I recently watched a food related programme on TV which had a focus on the coffee scene in the U.K. As part of the programme, the cost of producing a cup of coffee was calculated along with the amount of profit for the business. I often have discussions with local coffee shop owners with regards to the price of their coffee and in many instances I feel they could charge a little more. As such the figures quoted on the show caught my attention and I set about a number crunching exercise of my own.
Much of the information available with regards to the cost of producing a cup of coffee relates to high street chains so I’ve merged this data with my own knowledge of costs. The following is based upon an 8oz latte selling at £2.40, which is a price I typically see locally.
First and foremost let’s get rid of the 20% which is going to make its way to the Government through VAT. I often feel business owners underestimate this amount as it accounts for 40p in this instance.
Then there’s the cost of the ingredients, which is coffee, milk and possibly sugar. The coffee will be around 10% (24p) of the cost. The cost of the milk is going to very much depend on the type of milk used and the skill of the barista. A well trained barista will minimise milk wastage, so based upon the price of a typical 4 pint bottle of milk, we’re looking at around 3 to 4% (7 to 10p) of the cost.
In a well managed catering business staff costs should account for no more than a quarter of the income generated. Research by Allegra Strategies1 suggests staff account for 24% of the cost; in the case of our cup of coffee that’s around 58p.
So far our cup of coffee has cost us £1.46 to produce and we’re still not finished with the costs. The same study by Allegra concluded that 15% of the cost will be needed to cover rent and rates, and a further 15% for administration, which is 36p for each. The total cost by now is £2.04, leaving just 36p as profit for the business.
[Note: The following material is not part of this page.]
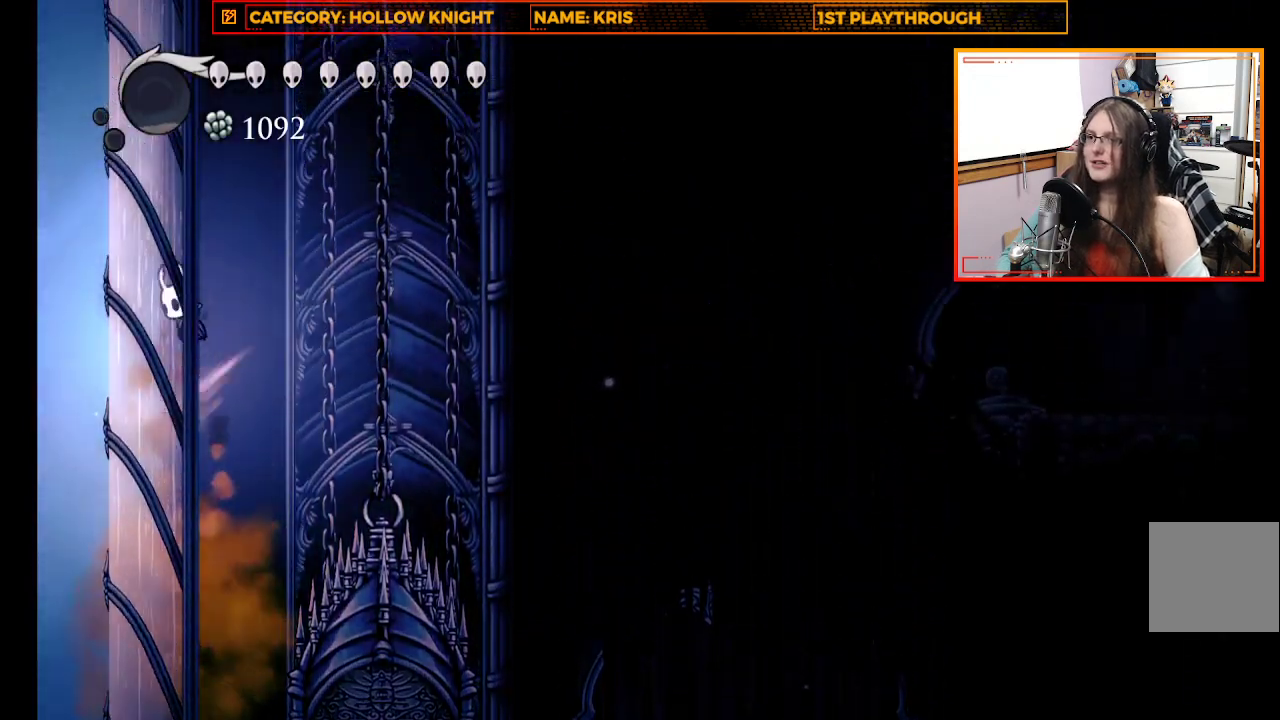
{"buttons": [], "left_stick": "up-left", "right_stick": "center", "events": [[67, "A", "up"], [233, "A", "down"], [467, "A", "up"]]}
Granted, the aforementioned study was centred around high street chains where rent and rate costs can be high but in my experience many small coffee shop owners struggle to keep their staff costs below 25%. Even allowing for local variations, the overall profit per cup is relatively low. My rough figures suggest a figure of around 15%.
If we now factor in takeaway provision, we need the cost of the cup and lid, as well as maybe a stirrer and sugar. Many local businesses utilise compostable packaging and these work out at around 11p for a cup and nearly 5p for the lid. As the study by Allegra discovered, the cost of the packaging can be almost as much as the ingredients used in the beverage. In this example that’s 7% of the cost for packaging, leaving us with a profit of 8% or around 20p2.
So what can we read into this? I think the consumer is getting a good deal at £2.40 for a latte, particularly if they are being served a good quality coffee. Factor in the ability to relax over that cup of coffee, perhaps with a newspaper, book or free wifi, and the cost really is very low. I think prices need to increase from where they are now and I don’t think it will be too long before we see a 20p increase on the cost of a cup of coffee.
In terms of the coffee shop owner there are a few things to be aware of. An obvious approach, and very common in this part of the country, is to reduce costs to increase the end profit of a coffee. Buy a cheaper coffee and spend less on milk are two obvious approaches but this could easily have the opposite effect. Consumers are more discerning and have access to an increasing array of coffee producing gadgets at home. As such they are becoming more demanding of the coffee they enjoy when out and about. By all means manage costs but increasing spend per transaction is equally important. Similarly getting on top of milk wastage3 can save some extra pennies without impacting on the quality of the coffee. Finally being more aware of costs is vitally important. I still see the occasional establishment who charge less for take away drinks while the numbers clearly show that the margins are already very slim on these beverages.
- This research dates back to 2013 and was initially reported the Daily Mail online in September 2013
- The aforementioned Allegra Strategy research suggested the profit was around 13%, which echoes the findings of a Speciality Coffee Association of America study in 2011
- By managing wastage I do not mean reusing milk, as this is a practice which irritates me. With a little practice, a barista should be able to accurately judge the right amount of milk needed for each of the coffees they are making.